Bill put in long hours at Southwestern Illinois Coal, searching continuously for better, more innovative ways to enhance the techniques and equipment used in his mines. When mining technology didn’t work, he helped to design replacements. When companies failed to provide adequate resources for the mines, he formed new ones. According to a profile in the Southern Illinoisan, he “engineered and built the first cross pit bucket wheel excavator in the Southern Illinois coal fields.” In 1965, the corporation commissioned a new electric shovel from Marion Power Shovel Co. for the Captain mine. At the time of its construction, the shovel was the largest mining shovel in the world – and the largest mobile land machine ever built. It weighed 28 million pounds and stood 21 stories tall, and it was able to strip two seams of coal simultaneously. Like the mine itself, the shovel was simply named “the Captain” as another tribute to T.C. Mullins. It was destroyed in a fire in 1991.
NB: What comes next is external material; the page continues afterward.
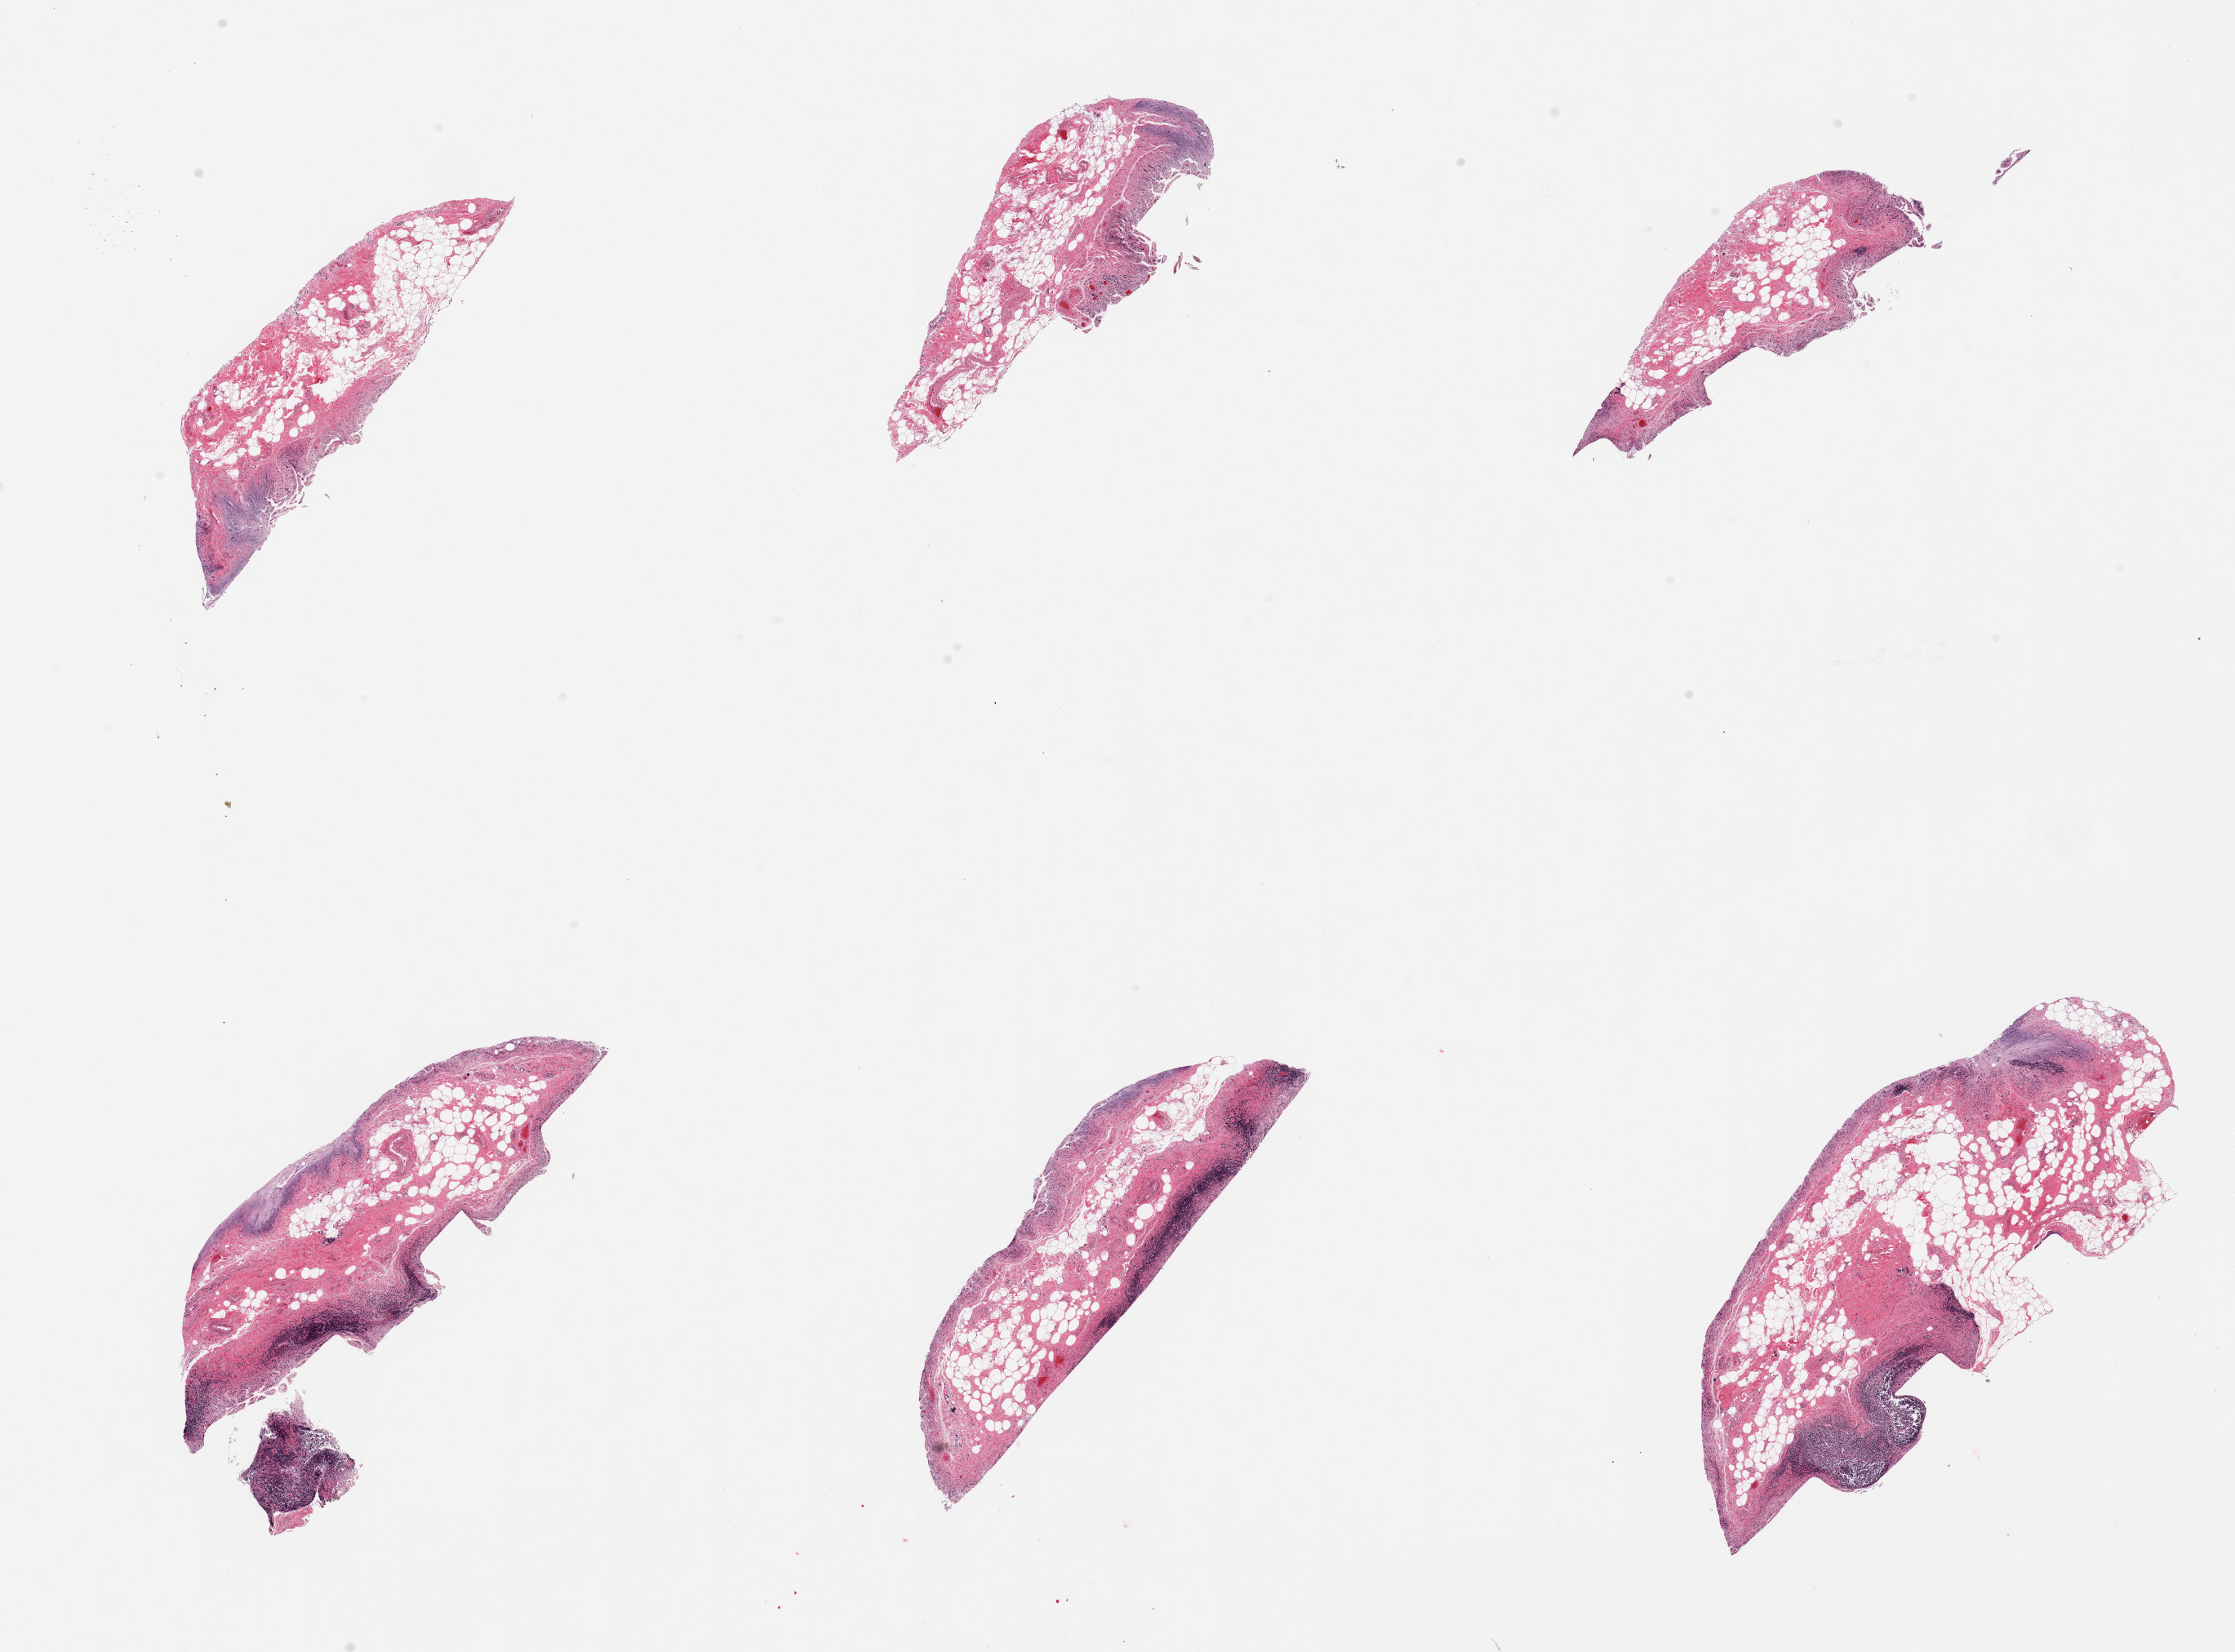
Digitized haematoxylin and eosin-stained section, whole scanned area (about 21.7 x 16.0 mm) shown as a low-resolution overview. Donor: male.
- specimen: PAXgene-fixed, paraffin-embedded tissue; target tissue: ileum; tissue donor sample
As the company’s technology improved, Bill also looked for ways to use the land they mined more efficiently and respectfully. A later profile of Bill observed that he “regarded his work as a sacred trust,” adding, “As a landowner, he felt himself tied to the land, and did not believe in destroying one resource to gain another.” Clover that he seeded on reclaimed land in the 1940s led to the production of an award-winning honey crop in the 1980s. He helped to develop “double-cropping” technology to harvest seed grain from recently mined land. He also sought advice from faculty at Southern Illinois University at Carbondale for experiments in reforesting land that had been strip mined. In 1961, Bill directed the establishment of Galum Creek Farms, the company’s farm management subsidiary. On 24,000 acres of reclaimed mine land, the company raised thousands of heads of free-range cattle and hundreds of hogs. Bill used the farm subsidiary to demonstrate that recently-reclaimed land could produce crops, growing corn, wheat, hay, and soybeans on the property.

 

bioimage-mullins5
The Scuttle Inn pictured shortly after its opening

Land reclamation became a major focus of Bill’s work in Randolph and Perry counties. A former employee of Southwestern Illinois Coal remarked, “I think [Bill] regarded the reclaimed land the same as his yard.” His passion for reclamation reached its highest point with the dedication of the W.E. Mullins Recreation Area, better known to many local residents as Southwestern Lakes, near Percy. Maria Mullins explained that Bill’s “sense of responsibility stretched to the people who depended on the coal company for a livelihood, and he wanted to give something back to the people living in surrounding communities.” The thousand-acre site was the result of this desire to contribute to the community. Developed on reclaimed mine land, it included 350 acres of lakes and ponds for fishing and boating, camping grounds, a shooting range, and a golf course. Maria urged Bill to include a restaurant on the grounds; the result was the Scuttle Inn, which took its name from the collection of antique coal scuttles that Maria donated to decorate the building.

Bill retired as president of Southwestern Illinois Coal in 1973, just after the company was purchased by Arch Mineral Corporation of St. Louis. He died of a sudden illness just five years later. Unfortunately, after Bill’s death, Arch chose to close much of the recreation area that had been such an important symbol of Mullins’s legacy. But others continued to recognize the remarkable efforts that Bill made to be a good employer, community member, and land steward. In October 1981, Maria Mullins accepted the first Albert Fund Conservation Award on behalf of her late husband. The fund, established by the actor and activist Eddie Albert, subsequently created the W.E. Mullins Conservation Award in Bill’s honor.

 

bioimage-mullins4
The W.E. Mullins Recreation Area, ca. 1970s

An immensely private man, Bill chose to express his love for his community and the land through his actions rather than words. However, in the nearly four decades since his death, many have offered words in tribute to Bill’s accomplishments and contributions, hailing his “foresight and imagination” and praising him as a “pioneer” and “a truly concerned citizen.”

 

Bill Mullins was inducted into The Randolph Society in 2017.